Per fortuna, al giorno d’oggi avere un ripensamento di questo tipo è possibile: non si tratta certamente di una decisione da prendere troppo alla leggera, né ovviamente bisogna avere fretta. Si tratta di un qualcosa che, per essere ben fatto, richiede tempo e pazienza. Cosa essenziale, in ogni caso, è quella di rivolgersi sempre ad un centro di professionisti seri ed affidabili, in grado di valutare con attenzione il tipo di pelle da trattare, la zona in cui è posizionato il tatuaggio da rimuovere, la grandezza dello stesso ed anche le sue caratteristiche. Pensiamo al colore, ad esempio: sembrerà strano, ma il più facile da rimuovere è il nero. Sono invece difficilissimi da cancellare, se non quasi impossibili, i colori come il bianco ed il giallo. Inoltre, l’operazione di rimozione può risultare più complessa se sono presenti diversi colori, così come è di solito più difficoltosa se il tatuaggio è stato fatto di recente (il pigmento risulta ancora molto concentrato rispetto a quello di un tatuaggio più datato).
Sono tutti elementi, questi, che possono influire sulla scelta della migliore tecnica da adottare ed anche sul risultato finale, che resta comunque in parte soggettivo, proprio per i motivi sopra esposti.

TECNICHE PIU’ DIFFUSE PER RIMUOVERE UN TATUAGGIO

La tecnica che va per la maggiore da qualche tempo a questa parte è senz’altro quella che prevede l’uso del laser. Risulta essere di solito molto efficace e al tempo stesso sicura, perché salvaguarda più di altre l’integrità della pelle e limita notevolmente l’insorgere di eventuali problematiche.
Il laser in questione, quello più utilizzato per rimuovere i tattoo, si chiama Q-switched e garantisce ottimi risultati nella quasi totalità dei casi, anche quando ci si trova a dover trattare tatuaggi complessi, ad esempio con più colori. Il funzionamento di questo tipo di laser consiste, in sintesi, nell’emissione di impulsi molto forti che, in pochissimi istanti, sono in grado di distruggere le particelle di inchiostro, salvaguardando l’integrità delle cellule circostanti.
Il trattamento necessario per la rimozione di un tatuaggio non è immediato, nel senso che generalmente sono necessarie diverse sedute prima di giungere ad un risultato ottimale. Molto dipende dalle caratteristiche del tatuaggio stesso e, chiaramente, dall’epidermide del soggetto. Sembra che, ad esempio, i fumatori necessitino di più tempo per rimuovere completamente un tatuaggio: il fumo, infatti, ha un effetto particolare sulle cellule e le rende meno ricettive nei confronti del trattamento con il laser.

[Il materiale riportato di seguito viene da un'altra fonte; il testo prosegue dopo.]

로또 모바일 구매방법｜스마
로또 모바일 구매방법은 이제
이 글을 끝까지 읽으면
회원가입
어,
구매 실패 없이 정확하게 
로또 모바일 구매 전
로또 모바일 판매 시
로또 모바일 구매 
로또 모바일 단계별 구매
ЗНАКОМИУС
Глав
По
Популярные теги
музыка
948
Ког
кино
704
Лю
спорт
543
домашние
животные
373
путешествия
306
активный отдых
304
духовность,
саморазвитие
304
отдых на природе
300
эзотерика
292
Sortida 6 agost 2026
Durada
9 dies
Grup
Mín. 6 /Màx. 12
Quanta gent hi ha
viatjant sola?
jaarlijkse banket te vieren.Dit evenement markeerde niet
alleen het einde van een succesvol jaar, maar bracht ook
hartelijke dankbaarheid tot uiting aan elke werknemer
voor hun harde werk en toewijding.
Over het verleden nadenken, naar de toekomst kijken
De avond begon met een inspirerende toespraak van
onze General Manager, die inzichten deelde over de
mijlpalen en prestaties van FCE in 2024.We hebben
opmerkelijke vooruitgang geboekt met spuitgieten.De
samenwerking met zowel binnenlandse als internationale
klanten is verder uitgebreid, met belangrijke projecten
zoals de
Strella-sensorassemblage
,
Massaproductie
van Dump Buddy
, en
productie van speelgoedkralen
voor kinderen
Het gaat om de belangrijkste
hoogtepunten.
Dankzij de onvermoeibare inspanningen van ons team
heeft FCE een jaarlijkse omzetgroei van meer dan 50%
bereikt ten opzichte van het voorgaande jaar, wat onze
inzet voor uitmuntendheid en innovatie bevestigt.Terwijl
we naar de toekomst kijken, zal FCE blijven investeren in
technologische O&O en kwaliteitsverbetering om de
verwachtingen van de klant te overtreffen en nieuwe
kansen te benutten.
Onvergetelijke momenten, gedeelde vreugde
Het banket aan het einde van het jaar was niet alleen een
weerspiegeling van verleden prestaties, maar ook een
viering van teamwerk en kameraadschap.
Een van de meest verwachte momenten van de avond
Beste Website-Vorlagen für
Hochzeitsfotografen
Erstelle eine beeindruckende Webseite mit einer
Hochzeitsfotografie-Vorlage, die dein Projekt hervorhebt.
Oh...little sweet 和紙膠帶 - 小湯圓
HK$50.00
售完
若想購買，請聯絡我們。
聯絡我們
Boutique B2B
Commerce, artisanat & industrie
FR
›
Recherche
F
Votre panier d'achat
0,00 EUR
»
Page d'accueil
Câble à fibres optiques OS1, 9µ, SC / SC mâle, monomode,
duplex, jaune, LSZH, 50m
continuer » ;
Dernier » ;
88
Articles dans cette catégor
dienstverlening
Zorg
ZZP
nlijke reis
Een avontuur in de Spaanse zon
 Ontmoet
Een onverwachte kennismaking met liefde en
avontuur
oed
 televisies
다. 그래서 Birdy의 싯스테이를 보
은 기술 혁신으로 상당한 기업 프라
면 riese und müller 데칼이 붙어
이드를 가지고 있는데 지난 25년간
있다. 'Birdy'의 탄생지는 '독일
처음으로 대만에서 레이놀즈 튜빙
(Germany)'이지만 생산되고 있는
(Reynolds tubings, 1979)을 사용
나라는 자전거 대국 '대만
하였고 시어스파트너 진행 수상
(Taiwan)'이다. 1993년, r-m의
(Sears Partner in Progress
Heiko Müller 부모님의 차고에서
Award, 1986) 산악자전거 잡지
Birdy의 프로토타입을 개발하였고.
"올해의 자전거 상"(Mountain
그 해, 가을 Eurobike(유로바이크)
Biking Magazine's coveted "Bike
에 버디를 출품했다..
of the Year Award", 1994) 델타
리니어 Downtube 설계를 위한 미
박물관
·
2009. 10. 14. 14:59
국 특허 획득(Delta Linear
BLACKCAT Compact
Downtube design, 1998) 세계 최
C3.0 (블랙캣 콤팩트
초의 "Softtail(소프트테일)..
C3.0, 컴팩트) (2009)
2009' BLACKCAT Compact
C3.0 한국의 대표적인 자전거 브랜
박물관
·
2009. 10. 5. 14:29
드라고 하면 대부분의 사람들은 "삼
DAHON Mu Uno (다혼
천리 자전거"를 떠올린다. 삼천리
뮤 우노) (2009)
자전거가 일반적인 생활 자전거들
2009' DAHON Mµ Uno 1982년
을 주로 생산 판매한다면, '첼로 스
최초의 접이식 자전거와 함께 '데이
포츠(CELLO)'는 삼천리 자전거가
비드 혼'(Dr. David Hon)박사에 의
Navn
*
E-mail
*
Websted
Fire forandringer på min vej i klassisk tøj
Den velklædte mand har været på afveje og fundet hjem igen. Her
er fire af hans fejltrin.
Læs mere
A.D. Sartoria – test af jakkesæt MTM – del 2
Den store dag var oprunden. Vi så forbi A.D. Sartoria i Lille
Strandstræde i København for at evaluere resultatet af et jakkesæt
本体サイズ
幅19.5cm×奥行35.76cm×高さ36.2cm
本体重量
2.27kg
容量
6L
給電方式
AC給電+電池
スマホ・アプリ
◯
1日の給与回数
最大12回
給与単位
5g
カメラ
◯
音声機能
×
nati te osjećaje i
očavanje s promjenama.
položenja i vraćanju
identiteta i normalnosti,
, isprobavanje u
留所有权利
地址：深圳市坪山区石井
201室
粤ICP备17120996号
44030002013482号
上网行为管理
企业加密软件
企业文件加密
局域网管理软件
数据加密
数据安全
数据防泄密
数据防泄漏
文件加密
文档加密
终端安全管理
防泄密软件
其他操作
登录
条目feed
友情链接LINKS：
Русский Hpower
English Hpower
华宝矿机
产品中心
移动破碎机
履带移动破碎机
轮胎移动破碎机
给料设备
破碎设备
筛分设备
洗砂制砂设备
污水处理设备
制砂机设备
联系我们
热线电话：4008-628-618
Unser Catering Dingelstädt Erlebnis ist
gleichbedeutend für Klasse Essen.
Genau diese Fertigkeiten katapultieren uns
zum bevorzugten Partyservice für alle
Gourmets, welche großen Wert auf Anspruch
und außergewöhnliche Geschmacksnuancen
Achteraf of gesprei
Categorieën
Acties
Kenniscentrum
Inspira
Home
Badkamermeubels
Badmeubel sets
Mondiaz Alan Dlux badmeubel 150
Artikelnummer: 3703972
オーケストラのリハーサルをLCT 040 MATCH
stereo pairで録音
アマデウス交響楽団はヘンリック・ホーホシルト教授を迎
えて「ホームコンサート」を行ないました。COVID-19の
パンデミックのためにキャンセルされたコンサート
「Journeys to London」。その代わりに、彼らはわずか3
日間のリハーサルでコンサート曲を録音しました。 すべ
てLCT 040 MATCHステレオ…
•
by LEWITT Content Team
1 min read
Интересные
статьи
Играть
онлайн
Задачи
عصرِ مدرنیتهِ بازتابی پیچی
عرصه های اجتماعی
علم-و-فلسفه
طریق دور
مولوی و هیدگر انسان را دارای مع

Questa tecnica ha il vantaggio di non lasciare quasi mai cicatrici, tuttavia è pur sempre un piccolo intervento e, come tale, deve essere effettuato con tutte le precauzioni del caso e con la consapevolezza che vi sia sempre una piccolissima percentuale di rischio che si presenti qualche effetto collaterale.
Esistono anche altre tecniche, come ad esempio la dermoabrasione, che consiste proprio nel “raschiare” lo strato superficiale della cute per rimuovere il tatuaggio. Si tratta però di una pratica sempre meno diffusa, in quanto molto più dolorosa e complessa nella fase successiva (molto probabile che restino cicatrici, ecc.)
Poi c’è la crioterapia, che prevede l’utilizzo di azoto liquido a temperature bassissime, oppure il peeling chimico, che consiste nell’applicare sulla pelle delle sostanze in grado di produrre la formazione di vesciche che, successivamente, provochino il distacco della cute: si tratta di un procedimento, anche in questo caso, ormai poco utilizzato perché può lasciare segni permanenti e causare comunque fastidiose infiammazioni ed irritazioni.